M. Papineau a eu un leadership important en l’affirmant comme la priorité de l’école. Mais c’est avant tout une exigence du cahier des charges du conseil académique.

P : Le nouveau programe considère-
t-il les étudiants désirant s’orienter davantage vers les études supérieures ?

J.D. : Un des critères qui a été mis de l’avant est la facilitation du passage aux cycles supérieurs. Nous ne voulions pas que le nouveau programme soit une entrave. Nous avons proposé des modalités pour que ce soit possible, et que l’étudiant puisse être gagnant, notamment dans le cas du BMI.

De plus, dans le cas des stages qui sont intégrés aux programmes, il est possible d’accréditer un stage de recherche. Le programme de génie physique a beaucoup insisté sur ce point-là.

P : Polytechnique forme-t-elle encore des polytechniciens, des ingénieurs pluridisciplinaires ?

J. D. : Je pense qu’il y a surtout eu un réaménagement pour incorporer des cours spécifiques. Mais dans ce qui est de la compilation des cours scientifiques ou les cours qui relèvent d’autres programmes, on est très proche de la situation qui prévalait avant. Il y a des cours qui ont été enlevés, dont les éléments se retrouvent ailleurs dans le programme.

P : Quels ont été le gain et les pertes de l’École dans l’instauration du nouveau programme ?

J.D. : Le gain est au niveau de la qualité de la formation. Il y a le sentiment d’appartenance. Un lien plus étroit entre les étudiants et les professeurs. Un lien entre les étudiants d’une même discipline.
Intéresser les étudiants dès la première année devrait donner de meilleures performances académiques, et nous allons former de meilleurs ingénieurs.

Sinon, je demande si on peut regretter le tronc commun. Certains diraient peut-être oui. Moi je crois que cette vision va disparaître.
Les cégépiens le voyaient comme une barrière.

P : Avez-vous un mot de la fin ?

J.D. : Je n’ai pas parlé de l’international.
L’École veut être une école internationale.
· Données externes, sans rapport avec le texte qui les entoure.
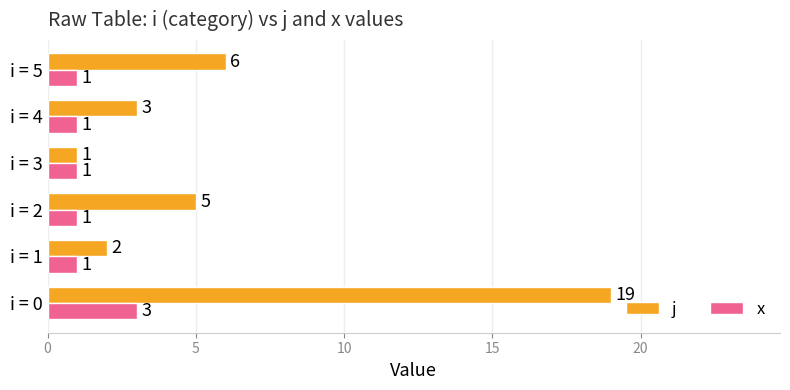

What is the maximum value for j?

19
Il y a des formations où la dernière année se fait à l’étranger.
Il y a une formation en génie ferroviaire, une formation en infrastructures routières à L’ENTPE.

Nous sommes allés chercher des partenariats à l’étranger. Et je crois que c’est un argument de recrutement important qui favorise la notoriété internationale.

De plus, Polytechnique accueille beaucoup d’étudiants en échange. Il y a beaucoup d’étudiants qui viennent, mais peu qui partent. Uniquement avec la France, il y a un rapport de un pour quatre. Nous aimerions favoriser le départ des étudiants québécois et avoir un rapport plus équitable.